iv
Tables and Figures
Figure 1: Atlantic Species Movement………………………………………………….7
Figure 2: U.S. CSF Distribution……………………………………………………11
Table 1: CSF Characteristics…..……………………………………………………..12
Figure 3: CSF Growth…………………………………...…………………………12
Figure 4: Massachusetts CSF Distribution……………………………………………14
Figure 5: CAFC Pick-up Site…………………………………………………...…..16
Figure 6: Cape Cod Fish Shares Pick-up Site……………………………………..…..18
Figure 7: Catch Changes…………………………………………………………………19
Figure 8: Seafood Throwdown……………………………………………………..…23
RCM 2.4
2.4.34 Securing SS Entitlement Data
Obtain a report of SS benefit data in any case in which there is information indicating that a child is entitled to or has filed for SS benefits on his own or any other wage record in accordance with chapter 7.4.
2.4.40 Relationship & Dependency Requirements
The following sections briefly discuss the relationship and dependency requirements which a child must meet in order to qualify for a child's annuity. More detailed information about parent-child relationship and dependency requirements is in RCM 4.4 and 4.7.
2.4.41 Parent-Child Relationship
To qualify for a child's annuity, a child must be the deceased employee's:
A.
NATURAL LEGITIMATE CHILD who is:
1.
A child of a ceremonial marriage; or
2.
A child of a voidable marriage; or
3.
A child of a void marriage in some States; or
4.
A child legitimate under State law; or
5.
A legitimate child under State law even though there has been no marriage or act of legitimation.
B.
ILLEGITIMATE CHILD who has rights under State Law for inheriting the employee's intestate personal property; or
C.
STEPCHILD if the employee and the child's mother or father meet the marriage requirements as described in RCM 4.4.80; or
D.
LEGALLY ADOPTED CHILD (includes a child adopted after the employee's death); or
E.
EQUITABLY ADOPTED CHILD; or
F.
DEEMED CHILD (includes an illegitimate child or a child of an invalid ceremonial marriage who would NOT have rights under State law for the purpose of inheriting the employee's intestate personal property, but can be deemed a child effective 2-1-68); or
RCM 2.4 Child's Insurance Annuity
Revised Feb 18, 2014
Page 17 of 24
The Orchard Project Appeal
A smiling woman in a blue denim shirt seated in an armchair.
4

____

» Try it
Transcribe exactly the line containing "Figure 8: Seafood" along with all later lines of the material, through its last line. Add nothing.

» Completed task
Figure 8: Seafood Throwdown……………………………………………………..…23
RCM 2.4
2.4.34 Securing SS Entitlement Data
Obtain a report of SS benefit data in any case in which there is information indicating that a child is entitled to or has filed for SS benefits on his own or any other wage record in accordance with chapter 7.4.
2.4.40 Relationship & Dependency Requirements
The following sections briefly discuss the relationship and dependency requirements which a child must meet in order to qualify for a child's annuity. More detailed information about parent-child relationship and dependency requirements is in RCM 4.4 and 4.7.
2.4.41 Parent-Child Relationship
To qualify for a child's annuity, a child must be the deceased employee's:
A.
NATURAL LEGITIMATE CHILD who is:
1.
A child of a ceremonial marriage; or
2.
A child of a voidable marriage; or
3.
A child of a void marriage in some States; or
4.
A child legitimate under State law; or
5.
A legitimate child under State law even though there has been no marriage or act of legitimation.
B.
ILLEGITIMATE CHILD who has rights under State Law for inheriting the employee's intestate personal property; or
C.
STEPCHILD if the employee and the child's mother or father meet the marriage requirements as described in RCM 4.4.80; or
D.
LEGALLY ADOPTED CHILD (includes a child adopted after the employee's death); or
E.
EQUITABLY ADOPTED CHILD; or
F.
DEEMED CHILD (includes an illegitimate child or a child of an invalid ceremonial marriage who would NOT have rights under State law for the purpose of inheriting the employee's intestate personal property, but can be deemed a child effective 2-1-68); or
RCM 2.4 Child's Insurance Annuity
Revised Feb 18, 2014
Page 17 of 24
The Orchard Project Appeal
A smiling woman in a blue denim shirt seated in an armchair.
4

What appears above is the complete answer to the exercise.